Assignment ▸
The answer is to be the data that follows, transcribed exactly, minus its pictures.
Data Block Start
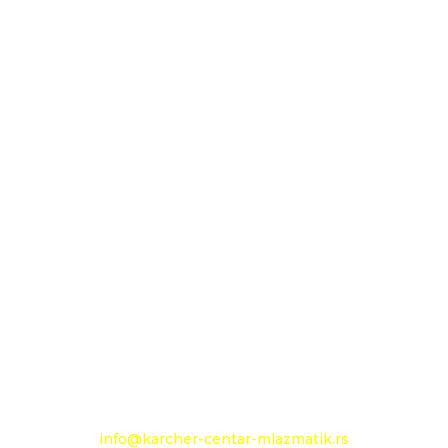
MLAZMATIK DOO KAČAREVO OGRANAK
KARCHER CENTAR - MLAZMATIK
26000 Pančevo
Novoseljanski put 157g
+381 13 333 789
+381 13 373 299
Mobilni: +381 63 363 240
e-mail:
info@karcher-centar-mlazmatik.rs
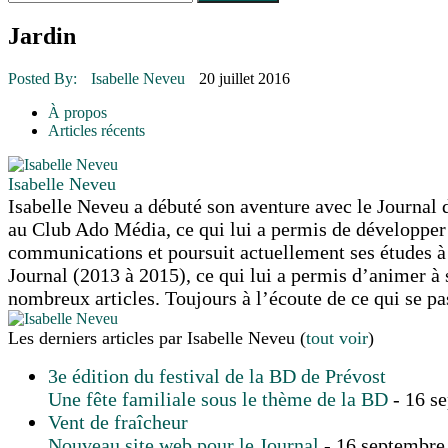
Le rendez-vous des bolides
30 juin 2015
|
Fantaisie et créativité en mode jeunesse
Jardin
16 juillet 2026
|
Une Saint-Jean rassembleuse
16 juillet 2026
|
CULTURE
Posted By:
Isabelle Neveu
20 juillet 2016
16 juillet 2026
|
POLITIQUE
16 juillet 2026
|
ENVIRONNEMENT
À propos
16 juillet 2026
|
COMMUNAUTAIRE
Articles récents
Isabelle Neveu
Isabelle Neveu a débuté son aventure avec le Journal d
au Club Ado Média, ce qui lui a permis de développer u
communications et poursuit actuellement ses études à 
Journal (2013 à 2015), ce qui lui a permis d’animer à 
nombreux articles. Toujours à l’écoute de ce qui se p
Les derniers articles par Isabelle Neveu
(
tout voir
)
3e édition du festival de la BD de Prévost
Une fête familiale sous le thème de la BD
- 16 s
Vent de fraîcheur
Nouveau site web pour le Journal
- 16 septembre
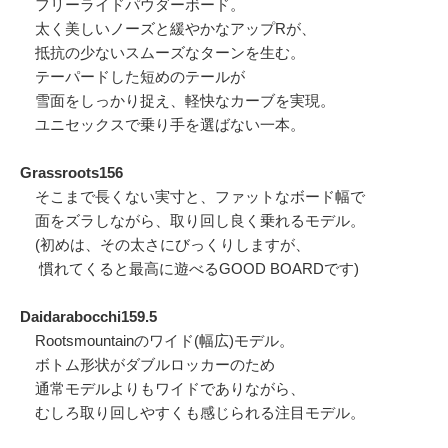
フリーライドパウダーボード。
太く美しいノーズと緩やかなアップRが、
抵抗の少ないスムーズなターンを生む。
テーパードした短めのテールが
雪面をしっかり捉え、軽快なカーブを実現。
ユニセックスで乗り手を選ばない一本。
Grassroots156
そこまで長くない実寸と、ファットなボード幅で
面をズラしながら、取り回し良く乗れるモデル。
(初めは、その太さにびっくりしますが、
慣れてくると最高に遊べるGOOD BOARDです)
Daidarabocchi159.5
Rootsmountainのワイド(幅広)モデル。
ボトム形状がダブルロッカーのため
通常モデルよりもワイドでありながら、
むしろ取り回しやすくも感じられる注目モデル。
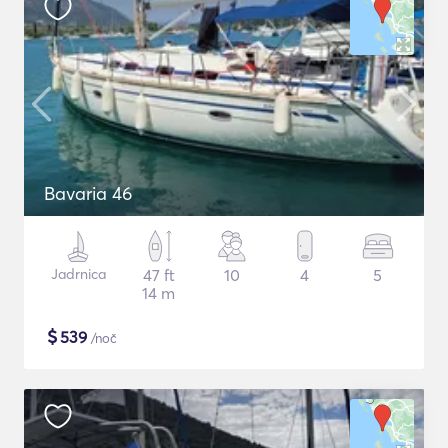
Bavaria 46
Jadrnica
47 ft
10
4
5
14 m
$
539
/noč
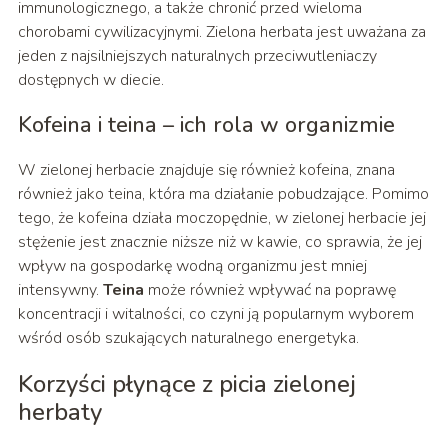
immunologicznego, a także chronić przed wieloma
chorobami cywilizacyjnymi. Zielona herbata jest uważana za
jeden z najsilniejszych naturalnych przeciwutleniaczy
dostępnych w diecie.
Kofeina i teina – ich rola w organizmie
W zielonej herbacie znajduje się również kofeina, znana
również jako teina, która ma działanie pobudzające. Pomimo
tego, że kofeina działa moczopędnie, w zielonej herbacie jej
stężenie jest znacznie niższe niż w kawie, co sprawia, że jej
wpływ na gospodarkę wodną organizmu jest mniej
intensywny.
Teina
może również wpływać na poprawę
koncentracji i witalności, co czyni ją popularnym wyborem
wśród osób szukających naturalnego energetyka.
Korzyści płynące z picia zielonej
herbaty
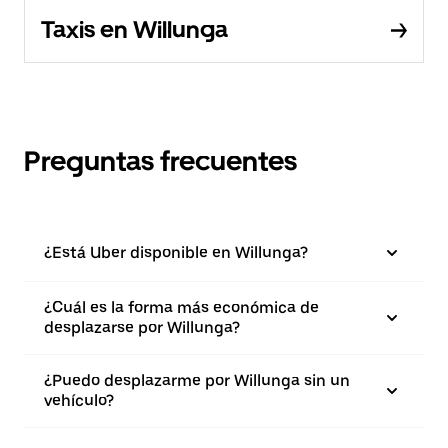
Taxis en Willunga
Preguntas frecuentes
¿Está Uber disponible en Willunga?
¿Cuál es la forma más económica de
desplazarse por Willunga?
¿Puedo desplazarme por Willunga sin un
vehículo?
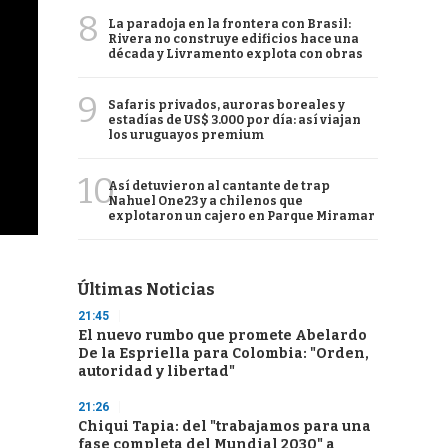
8
La paradoja en la frontera con Brasil:
Rivera no construye edificios hace una
década y Livramento explota con obras
9
Safaris privados, auroras boreales y
estadías de US$ 3.000 por día: así viajan
los uruguayos premium
10
Así detuvieron al cantante de trap
Nahuel One23 y a chilenos que
explotaron un cajero en Parque Miramar
Últimas Noticias
21:45
El nuevo rumbo que promete Abelardo
De la Espriella para Colombia: "Orden,
autoridad y libertad"
21:26
Chiqui Tapia: del "trabajamos para una
fase completa del Mundial 2030" a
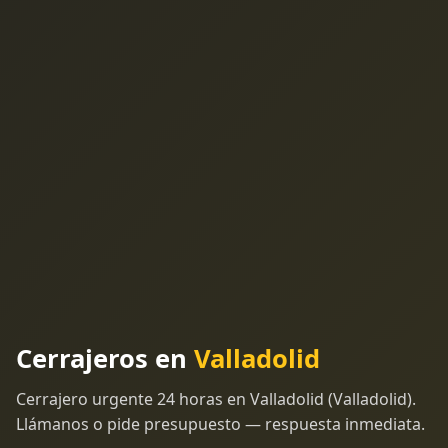
Cerrajeros en
Valladolid
Cerrajero urgente 24 horas en Valladolid (Valladolid).
Llámanos o pide presupuesto — respuesta inmediata.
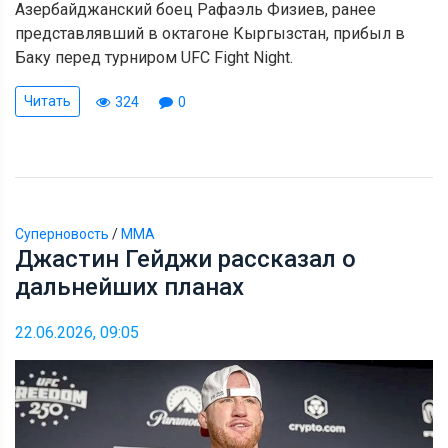
Азербайджанский боец Рафаэль Физиев, ранее
представлявший в октагоне Кыргызстан, прибыл в
Баку перед турниром UFC Fight Night.
Читать
324
0
Суперновость
/
ММА
Джастин Гейджи рассказал о
дальнейших планах
22.06.2026, 09:05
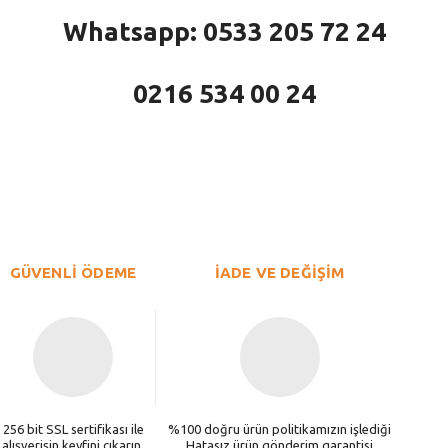
Whatsapp: 0533 205 72 24
0216 534 00 24
larda yetersiz gördüğünüz noktaları öneri formunu kullanarak tarafımıza iletebi
Bu ürüne ilk yorumu siz yapın!
Yorum Yaz
GÜVENLİ ÖDEME
İADE VE DEĞİŞİM
256 bit SSL sertifikası ile
%100 doğru ürün politikamızın işlediği
alışverişin keyfini çıkarın.
Hatasız ürün gönderim garantisi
Data Block End
Solution to this exercise ▸
MLAZMATIK DOO KAČAREVO OGRANAK
KARCHER CENTAR - MLAZMATIK
26000 Pančevo
Novoseljanski put 157g
+381 13 333 789
+381 13 373 299
Mobilni: +381 63 363 240
e-mail:
info@karcher-centar-mlazmatik.rs
Le rendez-vous des bolides
30 juin 2015
|
Fantaisie et créativité en mode jeunesse
Jardin
16 juillet 2026
|
Une Saint-Jean rassembleuse
16 juillet 2026
|
CULTURE
Posted By:
Isabelle Neveu
20 juillet 2016
16 juillet 2026
|
POLITIQUE
16 juillet 2026
|
ENVIRONNEMENT
À propos
16 juillet 2026
|
COMMUNAUTAIRE
Articles récents
Isabelle Neveu
Isabelle Neveu a débuté son aventure avec le Journal d
au Club Ado Média, ce qui lui a permis de développer u
communications et poursuit actuellement ses études à 
Journal (2013 à 2015), ce qui lui a permis d’animer à 
nombreux articles. Toujours à l’écoute de ce qui se p
Les derniers articles par Isabelle Neveu
(
tout voir
)
3e édition du festival de la BD de Prévost
Une fête familiale sous le thème de la BD
- 16 s
Vent de fraîcheur
Nouveau site web pour le Journal
- 16 septembre
フリーライドパウダーボード。
太く美しいノーズと緩やかなアップRが、
抵抗の少ないスムーズなターンを生む。
テーパードした短めのテールが
雪面をしっかり捉え、軽快なカーブを実現。
ユニセックスで乗り手を選ばない一本。
Grassroots156
そこまで長くない実寸と、ファットなボード幅で
面をズラしながら、取り回し良く乗れるモデル。
(初めは、その太さにびっくりしますが、
慣れてくると最高に遊べるGOOD BOARDです)
Daidarabocchi159.5
Rootsmountainのワイド(幅広)モデル。
ボトム形状がダブルロッカーのため
通常モデルよりもワイドでありながら、
むしろ取り回しやすくも感じられる注目モデル。
Bavaria 46
Jadrnica
47 ft
10
4
5
14 m
$
539
/noč
immunologicznego, a także chronić przed wieloma
chorobami cywilizacyjnymi. Zielona herbata jest uważana za
jeden z najsilniejszych naturalnych przeciwutleniaczy
dostępnych w diecie.
Kofeina i teina – ich rola w organizmie
W zielonej herbacie znajduje się również kofeina, znana
również jako teina, która ma działanie pobudzające. Pomimo
tego, że kofeina działa moczopędnie, w zielonej herbacie jej
stężenie jest znacznie niższe niż w kawie, co sprawia, że jej
wpływ na gospodarkę wodną organizmu jest mniej
intensywny.
Teina
może również wpływać na poprawę
koncentracji i witalności, co czyni ją popularnym wyborem
wśród osób szukających naturalnego energetyka.
Korzyści płynące z picia zielonej
herbaty
Taxis en Willunga
Preguntas frecuentes
¿Está Uber disponible en Willunga?
¿Cuál es la forma más económica de
desplazarse por Willunga?
¿Puedo desplazarme por Willunga sin un
vehículo?
8
La paradoja en la frontera con Brasil:
Rivera no construye edificios hace una
década y Livramento explota con obras
9
Safaris privados, auroras boreales y
estadías de US$ 3.000 por día: así viajan
los uruguayos premium
10
Así detuvieron al cantante de trap
Nahuel One23 y a chilenos que
explotaron un cajero en Parque Miramar
Últimas Noticias
21:45
El nuevo rumbo que promete Abelardo
De la Espriella para Colombia: "Orden,
autoridad y libertad"
21:26
Chiqui Tapia: del "trabajamos para una
fase completa del Mundial 2030" a
Cerrajeros en
Valladolid
Cerrajero urgente 24 horas en Valladolid (Valladolid).
Llámanos o pide presupuesto — respuesta inmediata.
Азербайджанский боец Рафаэль Физиев, ранее
представлявший в октагоне Кыргызстан, прибыл в
Баку перед турниром UFC Fight Night.
Читать
324
0
Суперновость
/
ММА
Джастин Гейджи рассказал о
дальнейших планах
22.06.2026, 09:05
Whatsapp: 0533 205 72 24
0216 534 00 24
larda yetersiz gördüğünüz noktaları öneri formunu kullanarak tarafımıza iletebi
Bu ürüne ilk yorumu siz yapın!
Yorum Yaz
GÜVENLİ ÖDEME
İADE VE DEĞİŞİM
256 bit SSL sertifikası ile
%100 doğru ürün politikamızın işlediği
alışverişin keyfini çıkarın.
Hatasız ürün gönderim garantisi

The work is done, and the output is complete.